* Activity *
Pick every line out of the entries below that holds the string "bestätigt", and report them.
[Opening Stored data section]
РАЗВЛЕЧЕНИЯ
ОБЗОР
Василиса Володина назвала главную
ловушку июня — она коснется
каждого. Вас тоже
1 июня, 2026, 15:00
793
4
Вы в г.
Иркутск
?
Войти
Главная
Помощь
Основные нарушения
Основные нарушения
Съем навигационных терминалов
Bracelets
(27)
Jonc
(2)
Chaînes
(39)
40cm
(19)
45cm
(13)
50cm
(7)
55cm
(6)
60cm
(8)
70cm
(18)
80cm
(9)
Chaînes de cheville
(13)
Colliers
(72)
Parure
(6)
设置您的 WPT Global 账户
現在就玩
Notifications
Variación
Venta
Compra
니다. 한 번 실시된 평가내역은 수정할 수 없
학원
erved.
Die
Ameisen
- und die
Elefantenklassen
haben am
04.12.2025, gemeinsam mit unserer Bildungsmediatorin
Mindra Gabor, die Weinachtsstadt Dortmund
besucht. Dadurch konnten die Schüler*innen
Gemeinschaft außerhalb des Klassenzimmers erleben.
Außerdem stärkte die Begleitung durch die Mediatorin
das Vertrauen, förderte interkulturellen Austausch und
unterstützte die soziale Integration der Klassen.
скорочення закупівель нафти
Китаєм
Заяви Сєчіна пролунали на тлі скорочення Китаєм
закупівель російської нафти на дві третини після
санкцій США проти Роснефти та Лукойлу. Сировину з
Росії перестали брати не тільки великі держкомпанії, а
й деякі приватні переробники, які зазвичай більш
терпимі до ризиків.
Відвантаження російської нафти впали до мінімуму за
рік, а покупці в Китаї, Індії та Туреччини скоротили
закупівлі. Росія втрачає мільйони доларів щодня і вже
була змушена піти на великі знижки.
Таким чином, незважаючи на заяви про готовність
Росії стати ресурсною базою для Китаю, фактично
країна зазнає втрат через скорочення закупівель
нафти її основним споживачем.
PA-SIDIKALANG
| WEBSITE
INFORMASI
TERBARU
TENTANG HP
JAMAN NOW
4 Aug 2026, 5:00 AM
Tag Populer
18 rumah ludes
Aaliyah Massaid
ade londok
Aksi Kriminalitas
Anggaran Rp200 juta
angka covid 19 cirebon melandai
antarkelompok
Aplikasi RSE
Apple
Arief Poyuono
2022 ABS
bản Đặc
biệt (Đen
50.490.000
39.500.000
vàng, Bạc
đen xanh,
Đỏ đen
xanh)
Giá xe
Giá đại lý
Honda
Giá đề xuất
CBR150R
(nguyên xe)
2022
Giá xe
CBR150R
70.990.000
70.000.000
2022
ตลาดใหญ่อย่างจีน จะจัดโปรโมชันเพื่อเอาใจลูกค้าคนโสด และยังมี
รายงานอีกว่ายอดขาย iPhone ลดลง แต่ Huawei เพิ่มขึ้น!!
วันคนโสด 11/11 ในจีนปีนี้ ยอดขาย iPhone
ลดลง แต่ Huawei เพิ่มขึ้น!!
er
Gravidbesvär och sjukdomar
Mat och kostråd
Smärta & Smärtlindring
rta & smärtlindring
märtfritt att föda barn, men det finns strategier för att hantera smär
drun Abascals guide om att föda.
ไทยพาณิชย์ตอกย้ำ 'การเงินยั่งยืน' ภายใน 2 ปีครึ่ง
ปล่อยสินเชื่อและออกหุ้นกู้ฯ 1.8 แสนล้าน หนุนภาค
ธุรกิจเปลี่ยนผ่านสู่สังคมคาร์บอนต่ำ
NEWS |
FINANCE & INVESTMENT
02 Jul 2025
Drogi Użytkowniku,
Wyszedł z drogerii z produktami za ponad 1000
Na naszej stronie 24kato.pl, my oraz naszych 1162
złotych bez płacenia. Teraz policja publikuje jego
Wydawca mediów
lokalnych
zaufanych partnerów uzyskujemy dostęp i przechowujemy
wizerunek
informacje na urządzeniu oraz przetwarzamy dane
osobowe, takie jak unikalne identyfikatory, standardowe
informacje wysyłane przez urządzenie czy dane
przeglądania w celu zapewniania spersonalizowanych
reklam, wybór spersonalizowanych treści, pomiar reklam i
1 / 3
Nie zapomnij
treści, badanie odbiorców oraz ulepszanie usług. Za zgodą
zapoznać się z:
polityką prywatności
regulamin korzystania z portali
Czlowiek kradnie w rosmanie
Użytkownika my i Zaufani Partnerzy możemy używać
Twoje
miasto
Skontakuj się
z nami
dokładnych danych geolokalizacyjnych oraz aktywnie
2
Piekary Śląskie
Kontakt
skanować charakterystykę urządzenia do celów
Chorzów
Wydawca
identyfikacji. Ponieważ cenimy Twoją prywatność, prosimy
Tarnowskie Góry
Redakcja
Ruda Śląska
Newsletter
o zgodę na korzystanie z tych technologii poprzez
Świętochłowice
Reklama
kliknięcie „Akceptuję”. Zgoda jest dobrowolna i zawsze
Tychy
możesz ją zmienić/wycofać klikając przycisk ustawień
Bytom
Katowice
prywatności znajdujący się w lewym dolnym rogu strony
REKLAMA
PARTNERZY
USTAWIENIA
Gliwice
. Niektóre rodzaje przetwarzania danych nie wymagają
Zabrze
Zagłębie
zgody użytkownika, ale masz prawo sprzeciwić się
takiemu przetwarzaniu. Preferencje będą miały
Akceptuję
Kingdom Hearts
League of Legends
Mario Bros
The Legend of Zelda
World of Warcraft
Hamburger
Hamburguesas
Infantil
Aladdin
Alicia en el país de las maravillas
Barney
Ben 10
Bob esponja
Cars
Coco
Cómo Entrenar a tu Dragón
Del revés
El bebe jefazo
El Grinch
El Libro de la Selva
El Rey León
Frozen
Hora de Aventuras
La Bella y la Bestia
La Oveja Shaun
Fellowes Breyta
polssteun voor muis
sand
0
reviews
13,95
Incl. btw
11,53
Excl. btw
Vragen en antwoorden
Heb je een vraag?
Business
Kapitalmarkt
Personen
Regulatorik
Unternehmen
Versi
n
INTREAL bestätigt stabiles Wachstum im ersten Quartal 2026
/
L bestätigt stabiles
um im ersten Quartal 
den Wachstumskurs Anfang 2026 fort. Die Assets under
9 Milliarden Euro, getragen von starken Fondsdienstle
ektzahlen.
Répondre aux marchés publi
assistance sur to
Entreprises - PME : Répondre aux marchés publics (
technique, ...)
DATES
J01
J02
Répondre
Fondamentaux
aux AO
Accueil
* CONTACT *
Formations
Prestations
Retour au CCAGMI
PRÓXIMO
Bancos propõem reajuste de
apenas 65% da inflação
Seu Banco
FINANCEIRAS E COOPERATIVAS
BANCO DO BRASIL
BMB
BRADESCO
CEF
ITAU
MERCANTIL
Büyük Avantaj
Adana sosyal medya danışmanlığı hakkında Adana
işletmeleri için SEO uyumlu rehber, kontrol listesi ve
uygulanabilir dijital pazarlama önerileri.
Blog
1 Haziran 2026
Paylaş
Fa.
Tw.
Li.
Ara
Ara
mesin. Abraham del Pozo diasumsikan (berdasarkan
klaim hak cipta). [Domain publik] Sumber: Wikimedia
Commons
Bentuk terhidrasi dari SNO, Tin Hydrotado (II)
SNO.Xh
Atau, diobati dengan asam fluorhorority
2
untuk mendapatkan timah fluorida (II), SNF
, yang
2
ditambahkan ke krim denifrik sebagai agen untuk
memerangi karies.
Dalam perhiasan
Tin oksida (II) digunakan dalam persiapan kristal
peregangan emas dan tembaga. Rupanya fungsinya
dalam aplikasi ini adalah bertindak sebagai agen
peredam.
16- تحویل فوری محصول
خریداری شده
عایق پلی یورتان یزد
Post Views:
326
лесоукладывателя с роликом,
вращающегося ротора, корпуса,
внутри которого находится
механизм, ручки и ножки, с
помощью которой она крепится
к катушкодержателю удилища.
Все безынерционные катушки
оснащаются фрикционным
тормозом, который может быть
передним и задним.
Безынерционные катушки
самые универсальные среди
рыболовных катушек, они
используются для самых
[Closing Stored data section]
* Exercise solution *
INTREAL bestätigt stabiles Wachstum im ersten Quartal 2026
L bestätigt stabiles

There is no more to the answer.